# Skulpt Chisel



## jakes (Jun 1, 2017)

Was considering throwing £100 on one of these because, frankly, I'm useless with calipers. Seen a lot of YT videos comparing them to DEXA scanners, saying they're within a % or two.

Wanted to know if anybody else had one or had used one, can't trust youtube these days, too many promoters and paid bullshit.

https://www.skulpt.me/


----------



## Ultrasonic (Jul 13, 2004)

Interesting, although not something I'll personally be rushing to buy.

In terms of matching DEXA for total body fat percentage I'd be a bit sceptical as I'm not sure this would be sensitive to visceral fat? Data for sub-cutaneous fat may be what you're more interested in though I guess, and there I'd be Googling just like you.

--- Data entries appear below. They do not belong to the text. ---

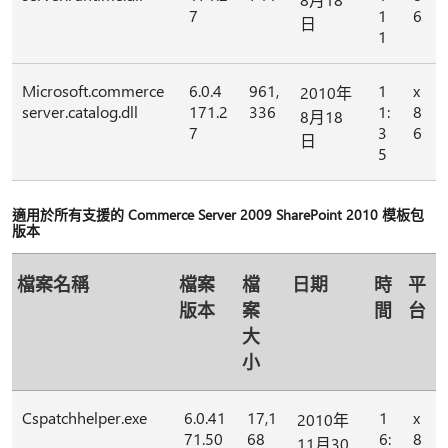
7
1
6
日
1
Microsoft.commerce
6.0.4
961,
1
x
2010年
server.catalog.dll
171.2
336
1:
8
8月18
7
3
6
日
5
適用於所有支援的 Commerce Server 2009 SharePoint 2010 模板包
版本
檔案名稱
檔案
檔
日期
時
平
版本
案
間
台
大
小
Cspatchhelper.exe
6.0.41
17,1
1
x
2010年
71.50
68
6:
8
11月30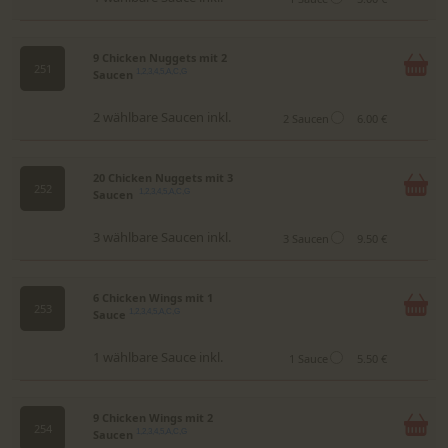
9 Chicken Nuggets mit 2
251
Saucen
1,2,3,4,5,A,C,G
2 wählbare Saucen inkl.
2 Saucen
6.00 €
20 Chicken Nuggets mit 3
252
Saucen
1,2,3,4,5,A,C,G
3 wählbare Saucen inkl.
3 Saucen
9.50 €
6 Chicken Wings mit 1
253
Sauce
1,2,3,4,5,A,C,G
1 wählbare Sauce inkl.
1 Sauce
5.50 €
9 Chicken Wings mit 2
254
Saucen
1,2,3,4,5,A,C,G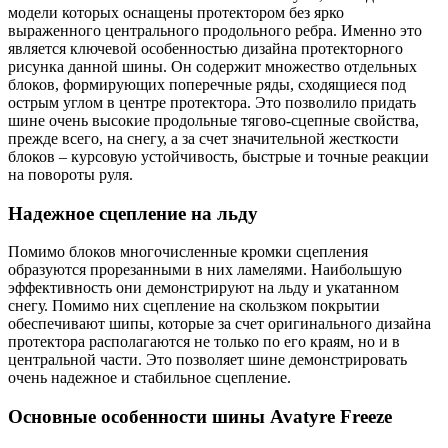
модели которых оснащены протектором без ярко
выраженного центрального продольного ребра. Именно это
является ключевой особенностью дизайна протекторного
рисунка данной шины. Он содержит множество отдельных
блоков, формирующих поперечные ряды, сходящиеся под
острым углом в центре протектора. Это позволило придать
шине очень высокие продольные тягово-сцепные свойства,
прежде всего, на снегу, а за счет значительной жесткости
блоков – курсовую устойчивость, быстрые и точные реакции
на повороты руля.
Надежное сцепление на льду
Помимо блоков многочисленные кромки сцепления
образуются прорезанными в них ламелями. Наибольшую
эффективность они демонстрируют на льду и укатанном
снегу. Помимо них сцепление на скользком покрытии
обеспечивают шипы, которые за счет оригинального дизайна
протектора располагаются не только по его краям, но и в
центральной части. Это позволяет шине демонстрировать
очень надежное и стабильное сцепление.
Основные особенности шины Avatyre Freeze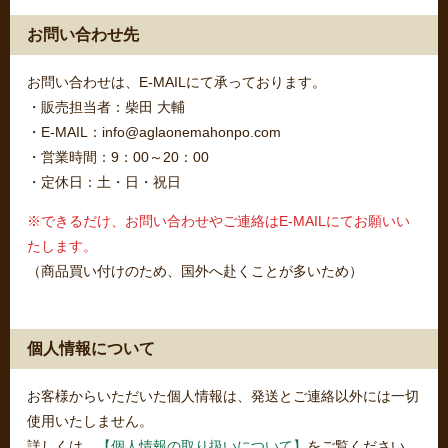
お問い合わせ先
お問い合わせは、E-MAILにて承っております。
・販売担当者：柴田 大輔
・E-MAIL：info@aglaonemahonpo.com
・営業時間：9：00～20：00
・定休日：土・日・祝日
※できるだけ、お問い合わせやご連絡はE-MAILにてお願いい
たします。
（商品買い付けのため、国外へ赴くことが多いため）
個人情報について
お客様からいただいた個人情報は、発送とご連絡以外には一切
使用いたしません。
詳しくは、
【個人情報の取り扱いについて】
をご覧ください。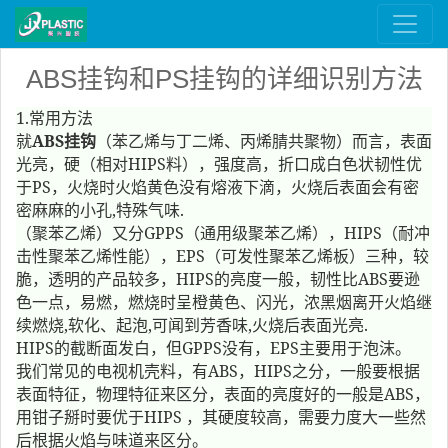
ABS挂钩和PS挂钩的详细识别方法
1.
常用方法
ABS挂钩
就
（苯乙烯与丁二烯、丙烯腈共聚物）而言，表面
HIPS
光亮，硬（相对
料），强度高，折口成白色状韧性优
PS
于
，火烧时火焰黄色没有熔液下滴，火烧后表面会有密
,
.
密麻麻的小孔
特殊气味
GPPS
HIPS
（聚苯乙烯）又分
（通用级聚苯乙烯），
（耐冲
EPS
击性聚苯乙烯性能），
（可发性聚苯乙烯板）三种，较
HIPS
ABS
脆，透明的产品较多，
的亮度一般，韧性比
要逊
色一点，易燃，燃烧时呈橙黄色、闪光，浓黑烟离开火焰继
,
,
,
.
续燃烧
软化、起泡
可闻到芳香味
火烧后表面光亮
HIPS
GPPS
EPS
的截断面发白，但
没有，
主要用于泡沫。
ABS
HIPS
我们常见的电视机壳料，有
，
之分，一般要根据
ABS
表面特征，物理特征来区分，表面的亮度好的一般是
，
HIPS
用钳子掰时要优于
，其硬度较高，需要力度大一些然
后根据火焰与味道来区分。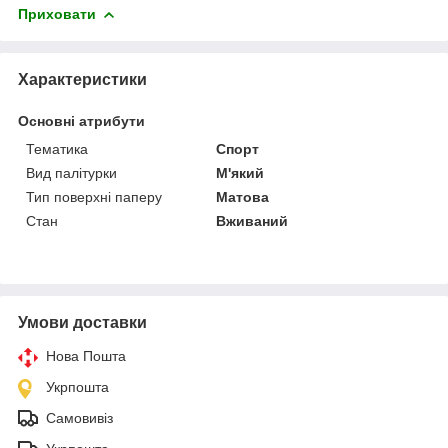
Приховати
Характеристики
Основні атрибути
Тематика
Спорт
Вид палітурки
М'який
Тип поверхні паперу
Матова
Стан
Вживаний
Умови доставки
Нова Пошта
Укрпошта
Самовивіз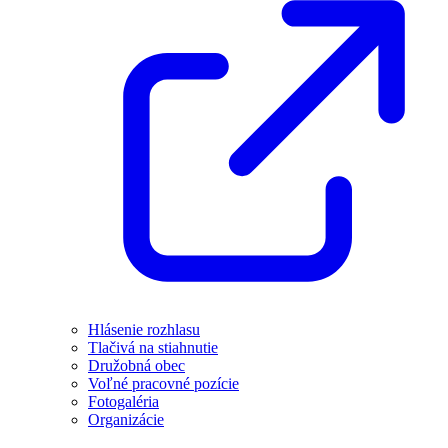
Hlásenie rozhlasu
Tlačivá na stiahnutie
Družobná obec
Voľné pracovné pozície
Fotogaléria
Organizácie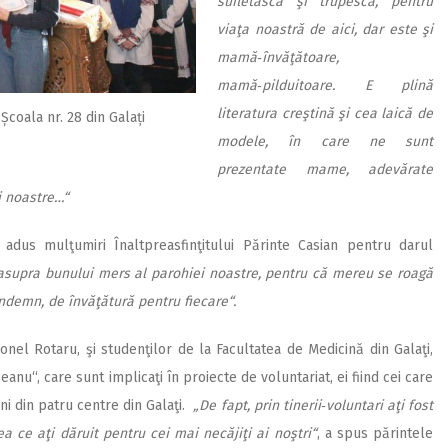
sufletască şi trupescă, pentru
viaţa noastră de aici, dar este şi
mamă‑învăţătoare,
mamă‑pilduitoare. E plină
literatura creştină şi cea laică de
Școala nr. 28 din Galați
modele, în care ne sunt
prezentate mame, adevărate
ii noastre…“
 adus mulţumiri Înaltpreasfinţitului Părinte Casian pentru darul
 asupra bunului mers al parohiei noastre, pentru că mereu se roagă
ndemn, de învăţătură pentru fiecare“.
nel Rotaru, şi studenţilor de la Facultatea de Medicină din Galaţi,
eanu“, care sunt implicaţi în proiecte de voluntariat, ei fiind cei care
ni din patru centre din Galaţi.
„De fapt, prin tinerii‑voluntari aţi fost
a ce aţi dăruit pentru cei mai necăjiţi ai noştri“
, a spus părintele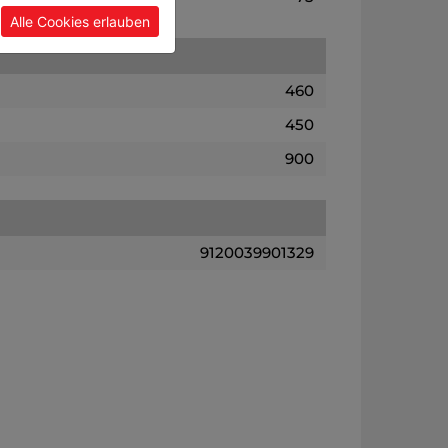
Alle Cookies erlauben
460
450
900
9120039901329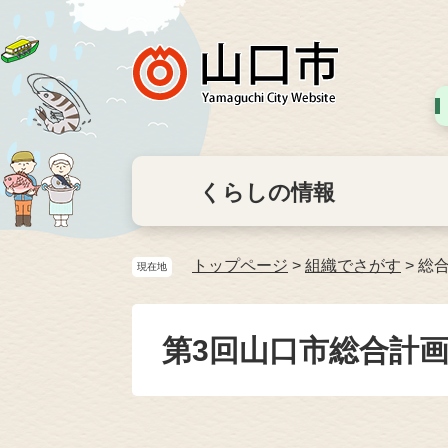
くらしの情報
トップページ
>
組織でさがす
>
総
現在地
第3回山口市総合計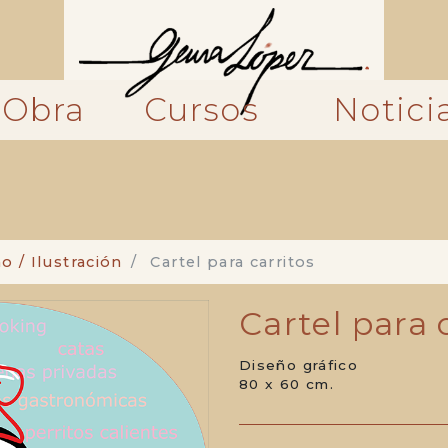
Obra
Cursos
Notici
o / Ilustración
Cartel para carritos
Cartel para 
Diseño gráfico
80 x 60 cm.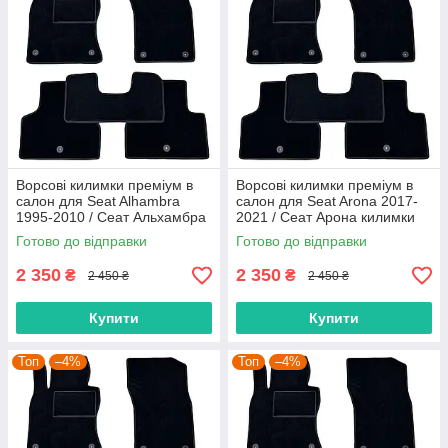
Ворсові килимки преміум в
Ворсові килимки преміум в
салон для Seat Alhambra
салон для Seat Arona 2017-
1995-2010 / Сеат Альхамбра
2021 / Сеат Арона килимки
килимки
Готово до відправки
Готово до відправки
2 350
2 350
₴
₴
2 450 ₴
2 450 ₴
Купити
Купити
Топ
–4%
Топ
–4%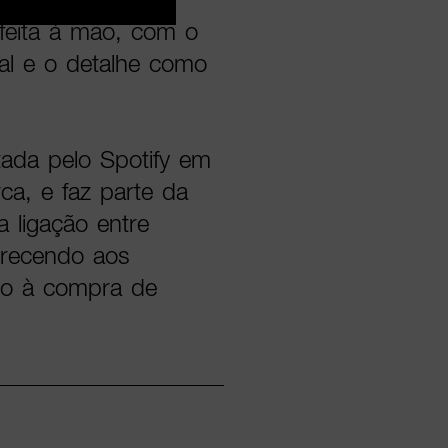
feita à mão, com o
nal e o detalhe como
tada pelo Spotify em
ca, e faz parte da
a ligação entre
ferecendo aos
do à compra de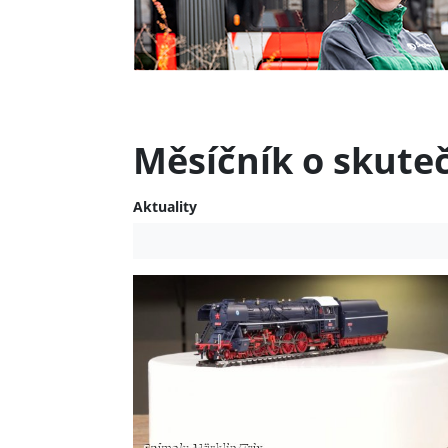
Měsíčník o skute
Aktuality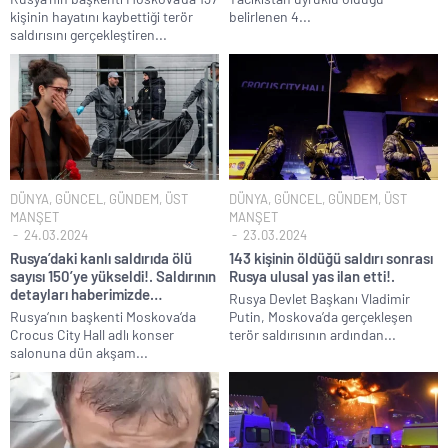
kişinin hayatını kaybettiği terör
belirlenen 4...
Fenerbahçe Konyaspor maçında F-16 ile gövde gösterisi yapan
saldırısını gerçekleştiren...
paşa emekliye sevk edildi!.
Türkiye’nin ilk kadın hava kuvvetleri paşası hayırlı olsun..
CHP’li Erdal Beşikçioğlu’nun uyuşturucu testi pozitif çıktı!.
Bay Kemal gibi şimdiden “İktidar Olamazsam İstifa Ederim” gazları
vermeye başladı!.
ABD’de de 25 eyalet Trump yönetimine karşı dava açtı!.
DÜNYA
,
GÜNCEL
,
GÜNDEM
,
ÜST
DÜNYA
,
GÜNCEL
,
GÜNDEM
,
ÜST
Brent petrol çakıldı!.
MANŞET
MANŞET
24.03.2024
23.03.2024
Rüşvet ve yolsuzluktan tutuklanan CHP’li Erdal Beşikçioğlu
Rusya’daki kanlı saldırıda ölü
143 kişinin öldüğü saldırı sonrası
görevden uzaklaştırıldı!.
sayısı 150’ye yükseldi!. Saldırının
Rusya ulusal yas ilan etti!.
detayları haberimizde…
İngilizler 12. adamları Özgür Özel’i hazırlama telâşına düştü!.
Rusya Devlet Başkanı Vladimir
Rusya‘nın başkenti Moskova‘da
Putin, Moskova’da gerçekleşen
Uğur Mumcu dosyası 33 yıl sonra yeniden açılıyor..
Crocus City Hall adlı konser
terör saldırısının ardından...
salonuna dün akşam...
CHP Lideri Kılıçdaoğlu’ndan Terörsüz Türkiye sürecine destek
açıklaması..
Denize döktüğümüz(!) Yunanların ekonomisini şaha kaldırdık!.
TÜİK sipariş enflasyon oranlarını açıkladı!.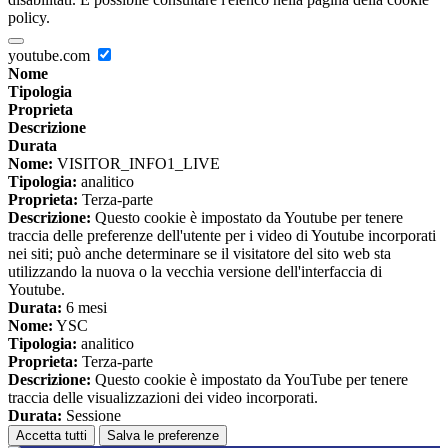
policy.
youtube.com
Nome
Tipologia
Proprieta
Descrizione
Durata
Nome:
VISITOR_INFO1_LIVE
Tipologia:
analitico
Proprieta:
Terza-parte
Descrizione:
Questo cookie è impostato da Youtube per tenere
traccia delle preferenze dell'utente per i video di Youtube incorporati
nei siti; può anche determinare se il visitatore del sito web sta
utilizzando la nuova o la vecchia versione dell'interfaccia di
Youtube.
Durata:
6 mesi
Nome:
YSC
Tipologia:
analitico
Proprieta:
Terza-parte
Descrizione:
Questo cookie è impostato da YouTube per tenere
traccia delle visualizzazioni dei video incorporati.
Durata:
Sessione
Accetta tutti
Salva le preferenze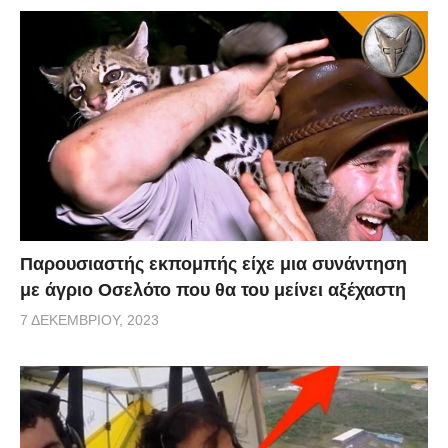
Παρουσιαστής εκπομπής είχε μια συνάντηση
με άγριο Οσελότο που θα του μείνει αξέχαστη
7 ΔΕΚΕΜΒΡΊΟΥ, 2023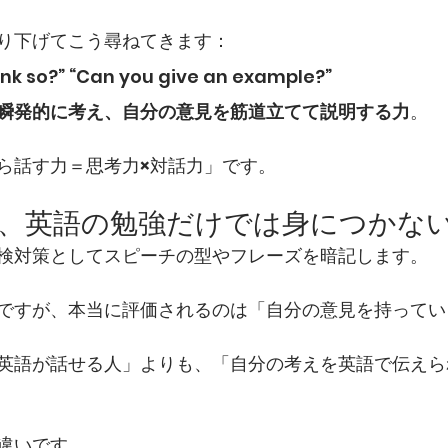
り下げてこう尋ねてきます：
ink so?” “Can you give an example?”
瞬発的に考え、自分の意見を筋道立てて説明する力
。
ら話す力＝思考力×対話力」です。
は、英語の勉強だけでは身につかな
検対策としてスピーチの型やフレーズを暗記します。
ですが、本当に評価されるのは「自分の意見を持ってい
英語が話せる人」よりも、「自分の考えを英語で伝えら
違いです。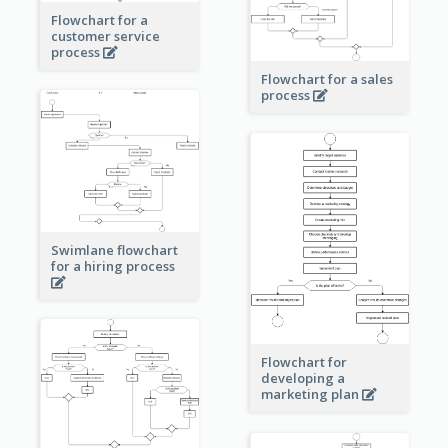
Flowchart for a
customer service
process
Flowchart for a sales
process
Swimlane flowchart
for a hiring process
Flowchart for
developing a
marketing plan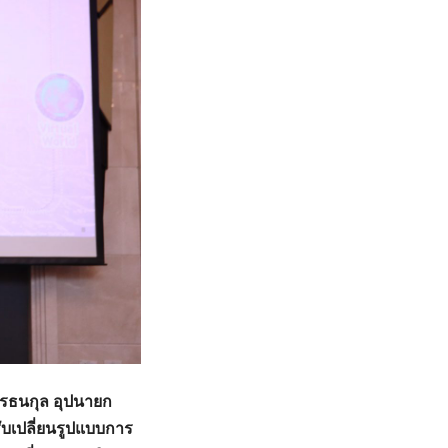
ทรธนกุล อุปนายก
รับเปลี่ยนรูปแบบการ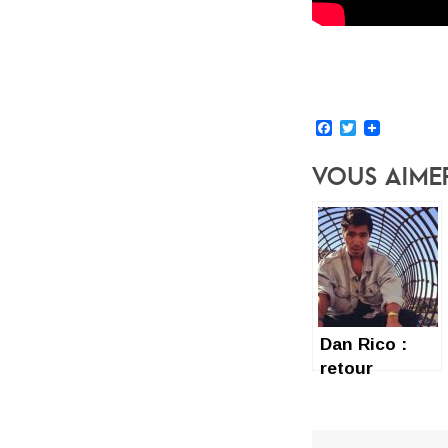
Facebook
Twitter
Vous Aime
Dan Rico :
retour
gagnant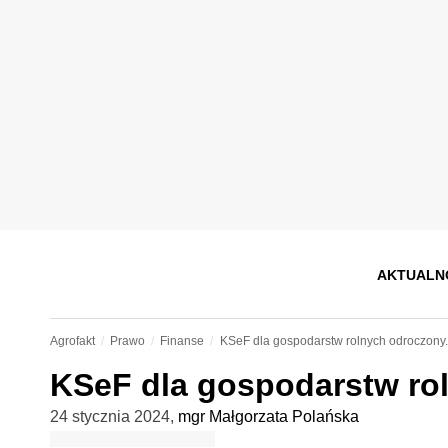
AKTUALN
Agrofakt
Prawo
Finanse
KSeF dla gospodarstw rolnych odroczony.
KSeF dla gospodarstw ro
24 stycznia 2024
,
mgr Małgorzata Polańska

In case it helps all I do with calipers is measure the skinfold a couple of cm to the left of my umbillicus/navel/belly button. My interest is solely in tracking progress rather than trying to estimate total body fat percentage, and this method works well for the former for me. It tells me if I'm gaining or losing fat and picks up changes sooner than I can spot in the mirror/photos. I can also compare the numbers to previous cuts/bulks to know where I'm at in a wider sense. No it doesn't tell me specifically about fat levels at other points on my body, and yes I could be gaining fat at different sites, but I think it tells me all the information I really benefit from.


----------